A filmmaker who gained unprecedented access to the Houthis explains what’s going on in Yemen

The World
The World

When independent journalist Safa al Ahmad began filming in the Yemeni capital, Sanaa in September 2014, the Houthi rebels had just swept into the city and taken over key buildings. A friend in Sanaa told her "This is the worst phase Yemen has ever been through."

"And that was before the airstrikes, and before there was no president and no government," says Ahmad. Her Frontline film, "The Fight for Yemen" chronicles the early days of the Houthi takeover in Yemen, and the rising tensions in Yemen as rival groups amped up sectarian divisions.

Death to America
People pass by a sign painted on a wall with the main motto of the Shi'ite Houthi movement in the old quarter of Sanaa January 31, 2015. The sign reads, "Allah is the greatest. Death to America. Death to Israel."Reuters/Mohamed al-Sayaghi 

"The Houthis use sectarian language to build their local bases of support. In reality, these are local conflicts about real political issues," Ahmad explains.

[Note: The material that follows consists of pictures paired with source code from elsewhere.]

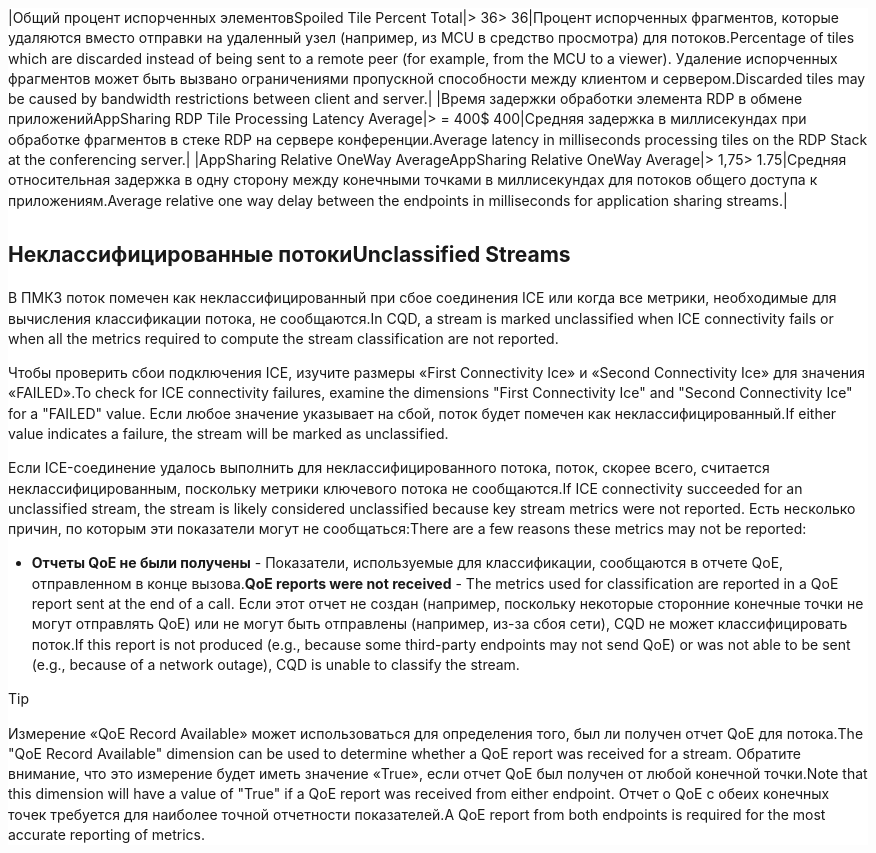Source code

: |<span data-ttu-id="eb094-201">Общий процент испорченных элементов</span><span class="sxs-lookup"><span data-stu-id="eb094-201">Spoiled Tile Percent Total</span></span>|<span data-ttu-id="eb094-202">> 36</span><span class="sxs-lookup"><span data-stu-id="eb094-202">> 36</span></span>|<span data-ttu-id="eb094-203">Процент испорченных фрагментов, которые удаляются вместо отправки на удаленный узел (например, из MCU в средство просмотра) для потоков.</span><span class="sxs-lookup"><span data-stu-id="eb094-203">Percentage of tiles which are discarded instead of being sent to a remote peer (for example, from the MCU to a viewer).</span></span> <span data-ttu-id="eb094-204">Удаление испорченных фрагментов может быть вызвано ограничениями пропускной способности между клиентом и сервером.</span><span class="sxs-lookup"><span data-stu-id="eb094-204">Discarded tiles may be caused by bandwidth restrictions between client and server.</span></span>|
|<span data-ttu-id="eb094-205">Время задержки обработки элемента RDP в обмене приложений</span><span class="sxs-lookup"><span data-stu-id="eb094-205">AppSharing RDP Tile Processing Latency Average</span></span>|<span data-ttu-id="eb094-206">> = 400</span><span class="sxs-lookup"><span data-stu-id="eb094-206">$ 400</span></span>|<span data-ttu-id="eb094-207">Средняя задержка в миллисекундах при обработке фрагментов в стеке RDP на сервере конференции.</span><span class="sxs-lookup"><span data-stu-id="eb094-207">Average latency in milliseconds processing tiles on the RDP Stack at the conferencing server.</span></span>|
|<span data-ttu-id="eb094-208">AppSharing Relative OneWay Average</span><span class="sxs-lookup"><span data-stu-id="eb094-208">AppSharing Relative OneWay Average</span></span>|<span data-ttu-id="eb094-209">> 1,75</span><span class="sxs-lookup"><span data-stu-id="eb094-209">> 1.75</span></span>|<span data-ttu-id="eb094-210">Средняя относительная задержка в одну сторону между конечными точками в миллисекундах для потоков общего доступа к приложениям.</span><span class="sxs-lookup"><span data-stu-id="eb094-210">Average relative one way delay between the endpoints in milliseconds for application sharing streams.</span></span>|

## <a name="unclassified-streams"></a><span data-ttu-id="eb094-211">Неклассифицированные потоки</span><span class="sxs-lookup"><span data-stu-id="eb094-211">Unclassified Streams</span></span>

<span data-ttu-id="eb094-212">В ПМКЗ поток помечен как неклассифицированный при сбое соединения ICE или когда все метрики, необходимые для вычисления классификации потока, не сообщаются.</span><span class="sxs-lookup"><span data-stu-id="eb094-212">In CQD, a stream is marked unclassified when ICE connectivity fails or when all the metrics required to compute the stream classification are not reported.</span></span>

<span data-ttu-id="eb094-213">Чтобы проверить сбои подключения ICE, изучите размеры «First Connectivity Ice» и «Second Connectivity Ice» для значения «FAILED».</span><span class="sxs-lookup"><span data-stu-id="eb094-213">To check for ICE connectivity failures, examine the dimensions "First Connectivity Ice" and "Second Connectivity Ice" for a "FAILED" value.</span></span> <span data-ttu-id="eb094-214">Если любое значение указывает на сбой, поток будет помечен как неклассифицированный.</span><span class="sxs-lookup"><span data-stu-id="eb094-214">If either value indicates a failure, the stream will be marked as unclassified.</span></span>

<span data-ttu-id="eb094-215">Если ICE-соединение удалось выполнить для неклассифицированного потока, поток, скорее всего, считается неклассифицированным, поскольку метрики ключевого потока не сообщаются.</span><span class="sxs-lookup"><span data-stu-id="eb094-215">If ICE connectivity succeeded for an unclassified stream, the stream is likely considered unclassified because key stream metrics were not reported.</span></span> <span data-ttu-id="eb094-216">Есть несколько причин, по которым эти показатели могут не сообщаться:</span><span class="sxs-lookup"><span data-stu-id="eb094-216">There are a few reasons these metrics may not be reported:</span></span>

- <span data-ttu-id="eb094-217">**Отчеты QoE не были получены** - Показатели, используемые для классификации, сообщаются в отчете QoE, отправленном в конце вызова.</span><span class="sxs-lookup"><span data-stu-id="eb094-217">**QoE reports were not received** - The metrics used for classification are reported in a QoE report sent at the end of a call.</span></span> <span data-ttu-id="eb094-218">Если этот отчет не создан (например, поскольку некоторые сторонние конечные точки не могут отправлять QoE) или не могут быть отправлены (например, из-за сбоя сети), CQD не может классифицировать поток.</span><span class="sxs-lookup"><span data-stu-id="eb094-218">If this report is not produced (e.g., because some third-party endpoints may not send QoE) or was not able to be sent (e.g., because of a network outage), CQD is unable to classify the stream.</span></span>

> [!TIP]
> <span data-ttu-id="eb094-219">Измерение «QoE Record Available» может использоваться для определения того, был ли получен отчет QoE для потока.</span><span class="sxs-lookup"><span data-stu-id="eb094-219">The "QoE Record Available" dimension can be used to determine whether a QoE report was received for a stream.</span></span> <span data-ttu-id="eb094-220">Обратите внимание, что это измерение будет иметь значение «True», если отчет QoE был получен от любой конечной точки.</span><span class="sxs-lookup"><span data-stu-id="eb094-220">Note that this dimension will have a value of "True" if a QoE report was received from either endpoint.</span></span> <span data-ttu-id="eb094-221">Отчет о QoE с обеих конечных точек требуется для наиболее точной отчетности показателей.</span><span class="sxs-lookup"><span data-stu-id="eb094-221">A QoE report from both endpoints is required for the most accurate reporting of metrics.</span></span>
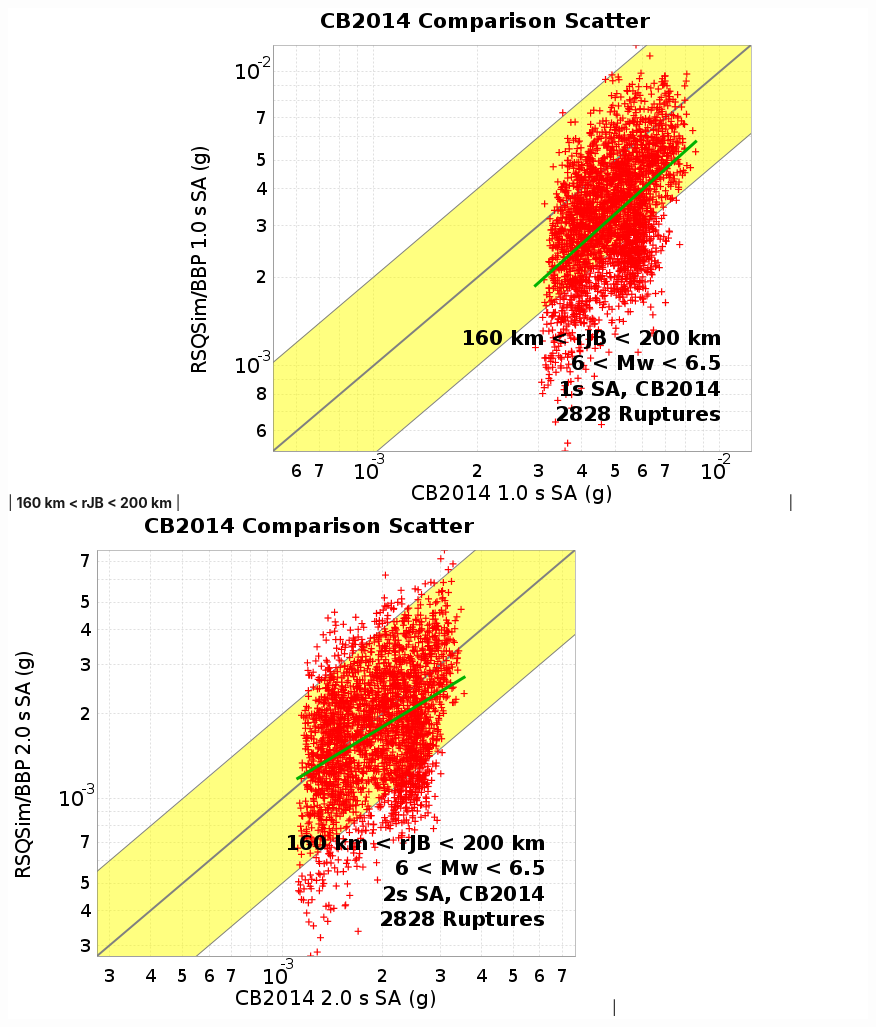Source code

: | **160 km < rJB < 200 km** | ![Scatter Plot](resources/USC_mag_6_6.5_dist_160_200_1s_CB2014_scatter.png) | ![Scatter Plot](resources/USC_mag_6_6.5_dist_160_200_2s_CB2014_scatter.png) |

A Houthi slogan plastered on walls everywhere in Houthi-controlled areas of Yemen illustrates this dynamic: "God is Great, Death to America, Death to Israel, God curse the Jews, Victory to Islam." Not a word about local concerns.

"The issues are power, corruption, underdevelopment, poverty," says Ahmad. But the Houthis' frustration is mixed with sectarian zeal. "All of those things have built, together, into a disillusioned, angry, isolated group. And when you mix that with religious ideology, then it becomes quite potent."

Ahmed believes the Houthi takeover has set back the Yemeni people in a way few would have expected during the promising days of Yemen's 2011 Arab Spring. "People who were involved in civil society and building civil society in Yemen are devastated by this development, because that little fragile [central Yemeni] government that everybody was working on improving has now been completely decimated. Because now you have a militia in control."

Ahmad suggests the Houthi militia is ill-equipped to manage Yemen's many problems.

"The Yemenis are facing [a humanitarian crisis] right now, with hardly any food. There's no petrol any more, anywhere. The banking system has stopped. I don't know how the Saudi-led coalition expects the Yemeni people to survive when they were already struggling to begin with."